Akris hatte damals noch nicht selber Designermode gemacht. Dass die renommierten Franzosen ihre Mode in der Schweiz produzieren liessen, lag an einem Handelsabkommen, das ihnen untersagte, aus Frankreich in gewisse Länder zu liefern. Also nahmen sie den Umweg über die Schweiz.
Einstieg ohne Ausbildung im Modebereich
Unter Max und Ute Kriemler hat Akris angefangen, mit der oberen Liga der Modewelt zu liebäugeln. Dorthin zu gelangen, war das Ziel von Albert Kriemler: «Ich hatte damals eine wirklich tolle Stage bei Hubert de Givenchy in Aussicht», erinnert er sich. «Aber in meiner Maturawoche ist die rechte Hand meines Vaters gestorben.»
Der Vater bat ihn anstelle seines Geschäftspartners, in den Betrieb einzusteigen. So ist Albert Kriemler bereits mit 19 Jahren bei Akris eingetreten und hat bald schon angefangen, Kollektionen zu gestalten, ohne je eine Ausbildung im Modebereich absolviert zu haben.
1987 hat Albert Kriemler mit seinem Bruder Peter das Unternehmen Akris in dritter Generation übernommen. «Es war mein grösstes Glück, dass mein Bruder nach seinem Studium doch noch anfing, eine Passion für unsere Branche zu entwickeln», erzählt er. Albert Kriemler ist der kreative Chef und Peter Kriemler der unternehmerische.
Wie hoch die Umsatz- oder Gewinnzahlen sind, gibt Akris nicht bekannt. Das Unternehmen ist eine Aktiengesellschaft in Familienbesitz, nicht börsenkotiert und muss deshalb seine Zahlen auch nicht offenlegen. Akris expandierte nach Japan, in die USA, später nach Südkorea und weiteren Orten.
Inspiration von Kunst und Architektur
Albert Kriemlers Kreationen wirken minimalistisch, klar in den Schnitten. Auffällig sind seine poetischen Stoffdesigns. Albert Kriemler holt sich seine Inspiration aus der Kunst, der Fotografie oder der Architektur.
«Ich kann nicht nur im Fashionghetto sein», sagt er. «Ich habe angefangen, in Galerien und Ausstellungen zu gehen und habe gemerkt, wie viel inspirierter ich immer wieder aus Gesprächen mit anderen Kreativen komme.»

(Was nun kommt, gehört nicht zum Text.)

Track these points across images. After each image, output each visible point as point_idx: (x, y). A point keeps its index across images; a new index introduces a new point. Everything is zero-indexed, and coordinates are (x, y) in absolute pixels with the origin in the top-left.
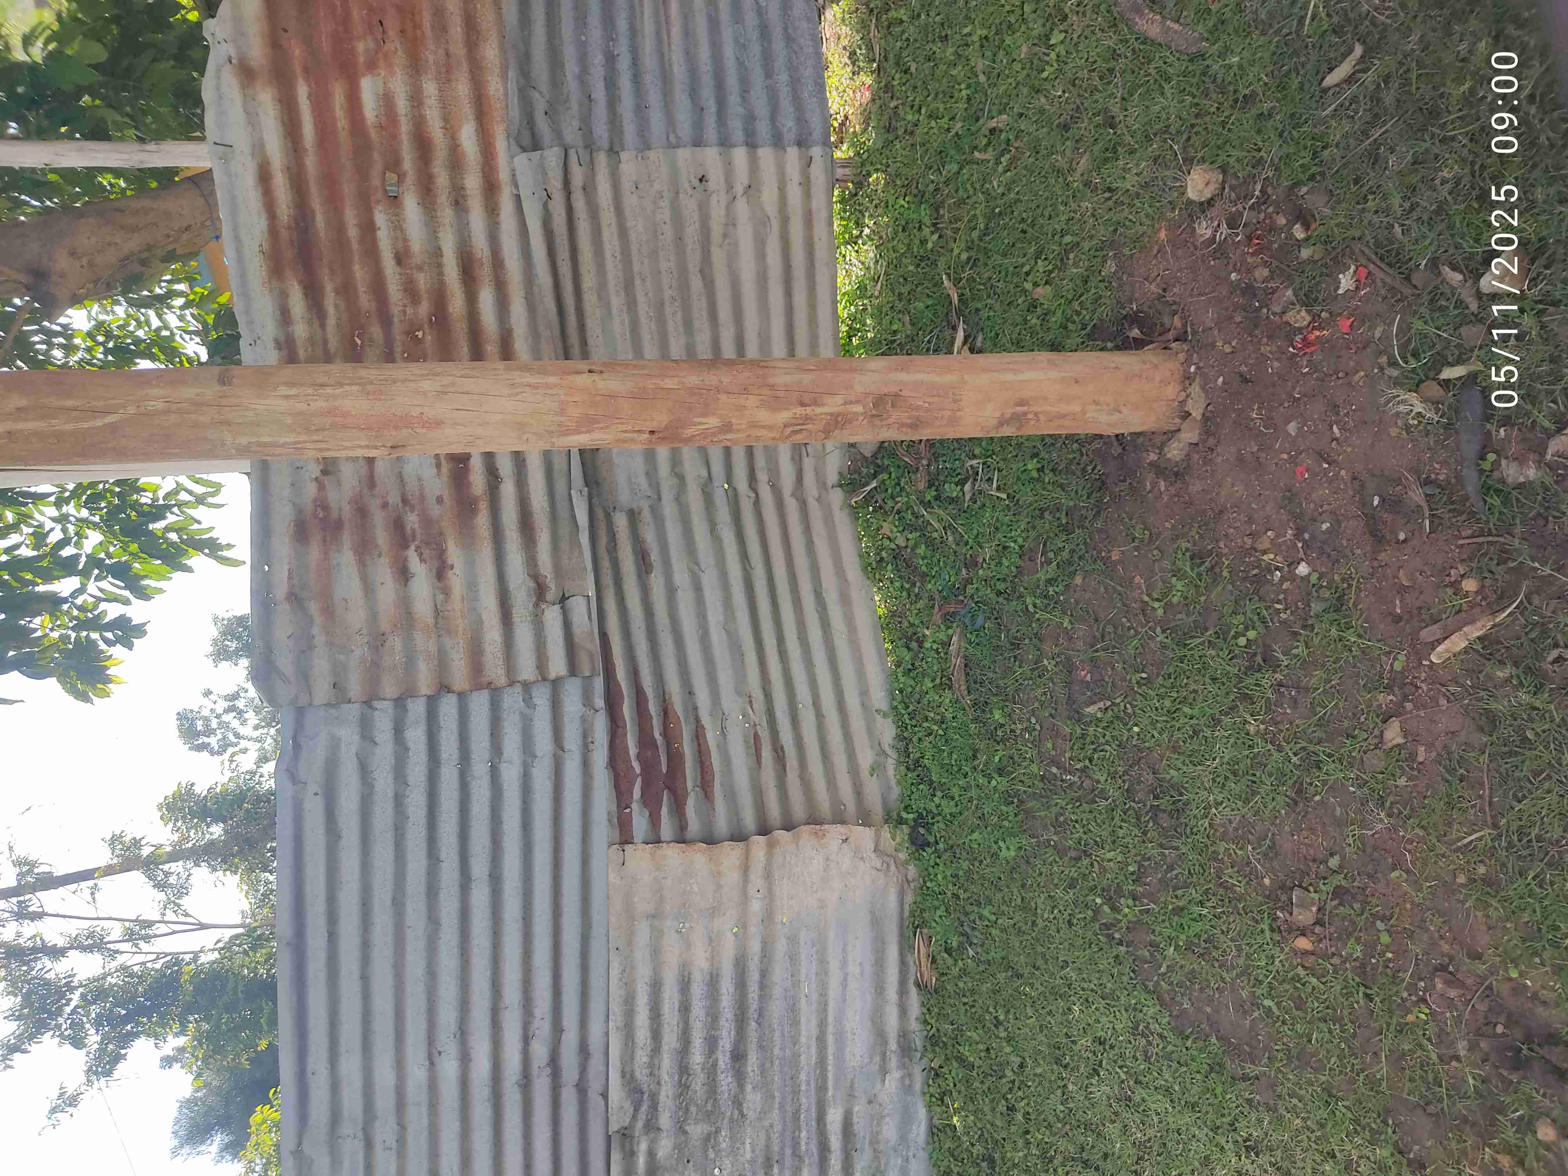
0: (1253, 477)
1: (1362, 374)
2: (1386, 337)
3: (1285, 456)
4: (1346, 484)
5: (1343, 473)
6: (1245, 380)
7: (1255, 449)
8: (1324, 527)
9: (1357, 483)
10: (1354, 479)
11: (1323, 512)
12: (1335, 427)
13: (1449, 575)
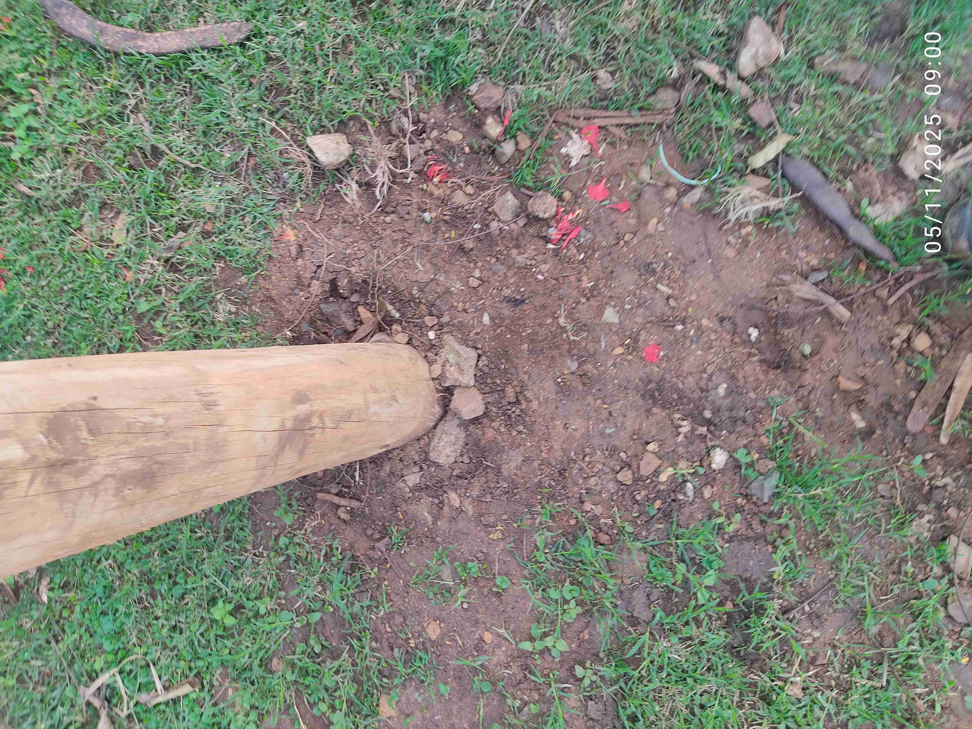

So hat er sich beispielsweise vom schottischen Künstler Ian Hamilton Finlay inspirieren lassen und Ansichten von dessen Garten auf Stoff drucken lassen. Oder er hat LED-Fäden in einen schwarzen Stoff weben lassen. Seine Abendkleider sollten aussehen wie der Sternenhimmel in einer Arbeit des deutschen Fotografen Thomas Ruff.
Akris gibt es unterdessen seit gut 100 Jahren. Bald nähern sich die aktuellen Firmenleiter dem Pensionsalter. Wie es weitergeht, sei momentan noch offen: «Es gibt eine vierte Generation aus der Familie meiner Geschwister», sagt der 62-jährige Albert Kriemler. «Es gibt, sage ich jetzt mal, einen Hoffnungsschimmer.» Ans Aufhören denken die Brüder Kriemler jedoch vorerst nicht.